(TASK)
Give the data again exactly, without images.
** Opening TASK INPUT block **
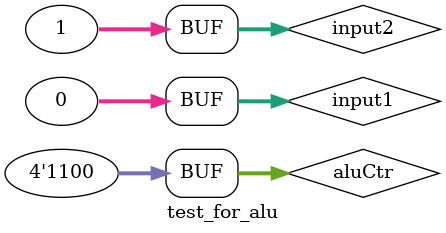
<source format=v>
`timescale 1ns / 1ps


module test_for_alu;

	// Inputs
	reg [31:0] input1;
	reg [31:0] input2;
	reg [3:0] aluCtr;

	// Outputs
	wire zero;
	wire [31:0] aluRes;

	// Instantiate the Unit Under Test (UUT)
	alu uut (
		.zero(zero), 
		.aluRes(aluRes), 
		.input1(input1), 
		.input2(input2), 
		.aluCtr(aluCtr)
	);

	initial begin
		// Initialize Inputs
		input1 = 0;
		input2 = 0;
		aluCtr = 0;

		// Wait 100 ns for global reset to finish
		#100;
      #100 input1 = 0; input2 = 0; aluCtr = 4'b0000;
		#100 input1 = 0; input2 = 0; aluCtr = 4'b0000;
		#100 input1 = 255; input2 = 170; aluCtr = 4'b0000;
		#100 input1 = 255; input2 = 170; aluCtr = 4'b0001;
		#100 input1 = 1; input2 = 1; aluCtr = 4'b0010;
		#100 input1 = 255; input2 = 170; aluCtr = 4'b0110;
		#100 input1 = 1; input2 = 1; aluCtr = 4'b0110;
		#100 input1 = 255; input2 = 170; aluCtr = 4'b0111;
		#100 input1 = 170; input2 = 255; aluCtr = 4'b0111;
		#100 input1 = 0; input2 = 1; aluCtr = 4'b1100;
		 //Add stimulus here

	end
      
endmodule


</source>
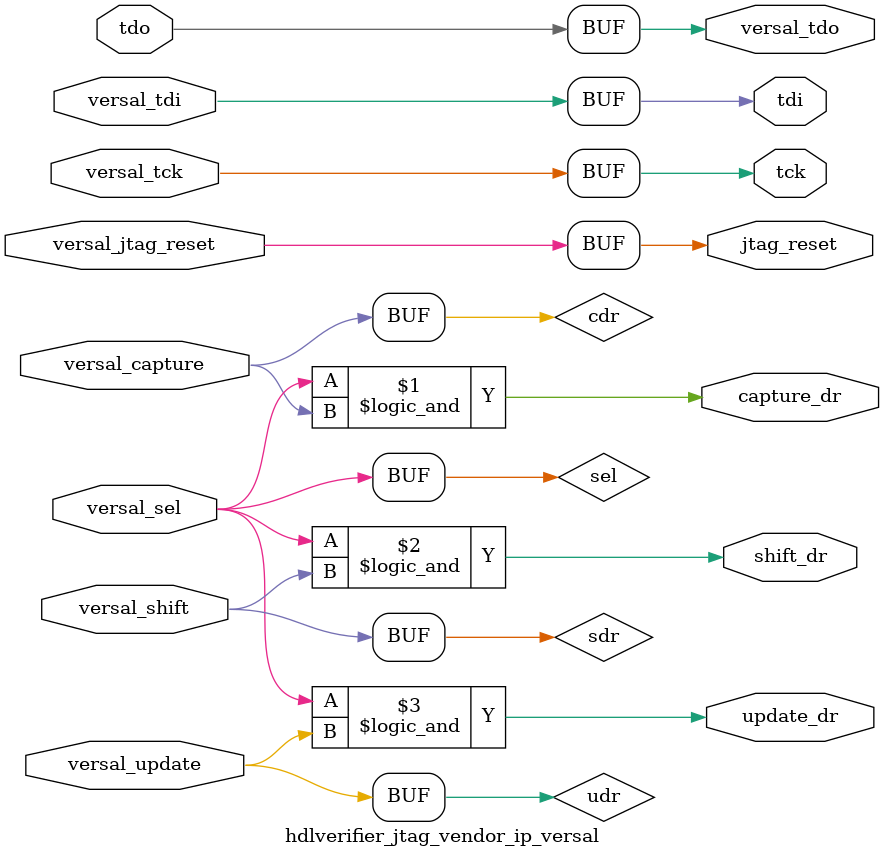
<source format=v>

/*-- ----------------------------------------------
-- File Name: hdlverifier_jtag_vendor_ip_versal.v
-- Created:   20-Apr-2024 21:16:04
-- Copyright  2024 MathWorks, Inc.
-- ----------------------------------------------*/


/*-- ----------------------------------------------
-- Copyright  2022 MathWorks, Inc.
-- ----------------------------------------------*/

module hdlverifier_jtag_vendor_ip_versal
#(parameter JTAG_ID=2)
(
	output tdi,
	input tdo,
	output tck,
	output jtag_reset,
	output capture_dr,
    output shift_dr,
    output update_dr,
// Versal Bscan signals
    input  versal_capture,
    input  versal_jtag_reset,
    input  versal_sel,
    input  versal_shift,
    input  versal_tck,
    input  versal_tdi,
    input  versal_update,
    output versal_tdo
);

wire sel;
wire cdr;
wire sdr;
wire udr;

assign capture_dr   = sel && cdr;
assign shift_dr     = sel && sdr;
assign update_dr    = sel && udr;

assign sel = versal_sel;
assign cdr = versal_capture;
assign sdr = versal_shift;
assign udr = versal_update;
assign udr = versal_update;
assign jtag_reset = versal_jtag_reset;
assign tdi = versal_tdi;
assign tck = versal_tck;
assign versal_tdo = tdo; 


//versal_cips_0 u_versal_cips (
//  .bscan_user3_usr_capture(cdr),  // output wire bscan_user3_usr_capture
//  .bscan_user3_usr_drck(),        // output wire bscan_user3_usr_drck
//  .bscan_user3_usr_reset(jtag_reset),      // output wire bscan_user3_usr_reset
//  .bscan_user3_usr_runtest(),  // output wire bscan_user3_usr_runtest
//  .bscan_user3_usr_sel(sel),          // output wire bscan_user3_usr_sel
//  .bscan_user3_usr_shift(sdr),      // output wire bscan_user3_usr_shift
//  .bscan_user3_usr_tck(tck),          // output wire bscan_user3_usr_tck
//  .bscan_user3_usr_tdi(tdi),          // output wire bscan_user3_usr_tdi
//  .bscan_user3_usr_tms(),          // output wire bscan_user3_usr_tms
//  .bscan_user3_usr_tdo(tdo),          // input wire bscan_user3_usr_tdo
//  .bscan_user3_usr_update(udr)    // output wire bscan_user3_usr_update
//);

endmodule
</source>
** Closing TASK INPUT block **
(OUTPUT FOR THIS TASK)
<source format=v>
`timescale 1ns / 1ps


module test_for_alu;

	// Inputs
	reg [31:0] input1;
	reg [31:0] input2;
	reg [3:0] aluCtr;

	// Outputs
	wire zero;
	wire [31:0] aluRes;

	// Instantiate the Unit Under Test (UUT)
	alu uut (
		.zero(zero), 
		.aluRes(aluRes), 
		.input1(input1), 
		.input2(input2), 
		.aluCtr(aluCtr)
	);

	initial begin
		// Initialize Inputs
		input1 = 0;
		input2 = 0;
		aluCtr = 0;

		// Wait 100 ns for global reset to finish
		#100;
      #100 input1 = 0; input2 = 0; aluCtr = 4'b0000;
		#100 input1 = 0; input2 = 0; aluCtr = 4'b0000;
		#100 input1 = 255; input2 = 170; aluCtr = 4'b0000;
		#100 input1 = 255; input2 = 170; aluCtr = 4'b0001;
		#100 input1 = 1; input2 = 1; aluCtr = 4'b0010;
		#100 input1 = 255; input2 = 170; aluCtr = 4'b0110;
		#100 input1 = 1; input2 = 1; aluCtr = 4'b0110;
		#100 input1 = 255; input2 = 170; aluCtr = 4'b0111;
		#100 input1 = 170; input2 = 255; aluCtr = 4'b0111;
		#100 input1 = 0; input2 = 1; aluCtr = 4'b1100;
		 //Add stimulus here

	end
      
endmodule


</source>
<source format=v>

/*-- ----------------------------------------------
-- File Name: hdlverifier_jtag_vendor_ip_versal.v
-- Created:   20-Apr-2024 21:16:04
-- Copyright  2024 MathWorks, Inc.
-- ----------------------------------------------*/


/*-- ----------------------------------------------
-- Copyright  2022 MathWorks, Inc.
-- ----------------------------------------------*/

module hdlverifier_jtag_vendor_ip_versal
#(parameter JTAG_ID=2)
(
	output tdi,
	input tdo,
	output tck,
	output jtag_reset,
	output capture_dr,
    output shift_dr,
    output update_dr,
// Versal Bscan signals
    input  versal_capture,
    input  versal_jtag_reset,
    input  versal_sel,
    input  versal_shift,
    input  versal_tck,
    input  versal_tdi,
    input  versal_update,
    output versal_tdo
);

wire sel;
wire cdr;
wire sdr;
wire udr;

assign capture_dr   = sel && cdr;
assign shift_dr     = sel && sdr;
assign update_dr    = sel && udr;

assign sel = versal_sel;
assign cdr = versal_capture;
assign sdr = versal_shift;
assign udr = versal_update;
assign udr = versal_update;
assign jtag_reset = versal_jtag_reset;
assign tdi = versal_tdi;
assign tck = versal_tck;
assign versal_tdo = tdo; 


//versal_cips_0 u_versal_cips (
//  .bscan_user3_usr_capture(cdr),  // output wire bscan_user3_usr_capture
//  .bscan_user3_usr_drck(),        // output wire bscan_user3_usr_drck
//  .bscan_user3_usr_reset(jtag_reset),      // output wire bscan_user3_usr_reset
//  .bscan_user3_usr_runtest(),  // output wire bscan_user3_usr_runtest
//  .bscan_user3_usr_sel(sel),          // output wire bscan_user3_usr_sel
//  .bscan_user3_usr_shift(sdr),      // output wire bscan_user3_usr_shift
//  .bscan_user3_usr_tck(tck),          // output wire bscan_user3_usr_tck
//  .bscan_user3_usr_tdi(tdi),          // output wire bscan_user3_usr_tdi
//  .bscan_user3_usr_tms(),          // output wire bscan_user3_usr_tms
//  .bscan_user3_usr_tdo(tdo),          // input wire bscan_user3_usr_tdo
//  .bscan_user3_usr_update(udr)    // output wire bscan_user3_usr_update
//);

endmodule
</source>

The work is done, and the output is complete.